だが、ディルから聞いた言葉に更に顔色を無くした。
「あぁ、俺が提案したんですよ。ここにいるより、ルミナスは本来の優秀さを思う存分発揮できる。そして、きちんとした愛情をそそいでもらえますからね」
皮肉げに言われた内容に怒りで目の前が真っ赤になり、思わず拳を振り上げたが、どこまでも冷静な眼差しに射抜かれた。
「怒る、ということは図星ということですね。まぁ当たり前か…、父上と母上がマリアを散々甘やかすだけ甘やかした結果、ルミナスがあそこまで追い詰められてしまったのに、それを悪いと思っていないんですか、父上」
冷静に、冷えきった声で言われた内容があまりに見事な正論で、振り上げた拳は力なく垂れ落ちた。
「俺が今言っていることは、おじいさまとおばあさまからも言われていたのではありませんか?」
追い打ちをかけるディルの言葉には、何度も言われ、嫌というほど思い当たる内容があった。
父や母に『兄だから、姉だからと我慢を強いるようなことを言ってはならない。お前も兄だったから、言われて嫌では無かったのか?生まれた順は関係ない、どの子も大切な子のはずだ』と、何度も繰り返し言われた。マリアが生まれてからは特に。
今更になって身に染みた。

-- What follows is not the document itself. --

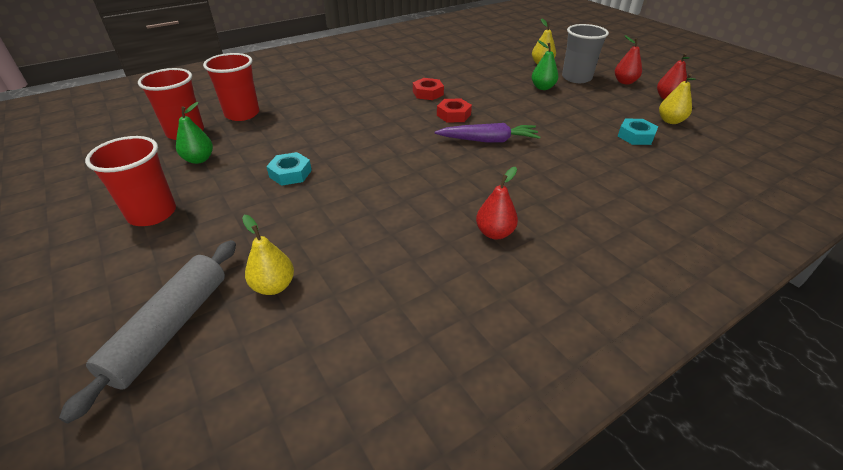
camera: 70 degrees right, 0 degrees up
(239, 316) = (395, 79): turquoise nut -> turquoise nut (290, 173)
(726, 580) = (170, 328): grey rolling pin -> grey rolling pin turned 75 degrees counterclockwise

そうか、こういうことだったのか、と。時は既に遅く、言われた内容を理解できた頃には、もう大切にしたい存在が一人減ってしまっていた。取り返しがつく、まだ大丈夫だと自分に言い聞かせるようにしていたが、結果はもうこれ以上なく無理なところまで来てしまっていたのだから。
「父上、俺やルミナスを育てたようにマリアをどうして育てなかったのですか。…今更ですが、ね」
呆れたような、もはやどうでもいいというような声音で問いかけるでもないような内容にルークはきつく、唇を噛み締めた。
ルミナスが出ていってから約一年経過したというのに、蓋を開けてみれば何も変われていなかった。変わったのは、『つもり』だったらしい。
アイナとルークがいくら後悔しても、やり直したいと思っていても、もう取り返しはつかない。
ローズベリー伯爵家からの書簡が届くより少し前、彼らは馬車に乗ってラクティ家への道のりを進んできていたのだから。
ルミナスは馬車の振動を感じながら、ただ、隣に寄り添って手を握ってくれているレノオーラの温かさに甘えていた。
実家に向かうことが嫌だと思う反面、これでようやく最大にして最凶の根源との繋がりが断てるのだと思うとどこか安心できたのも事実だ。父母は恐らくライルやアレクシス、そしてミーシャには勝てない。彼らはただ今までの事実を突きつけ、認めさせるだけなのだから。
ようやく、これまでの死の原因の一つ目を越えられる。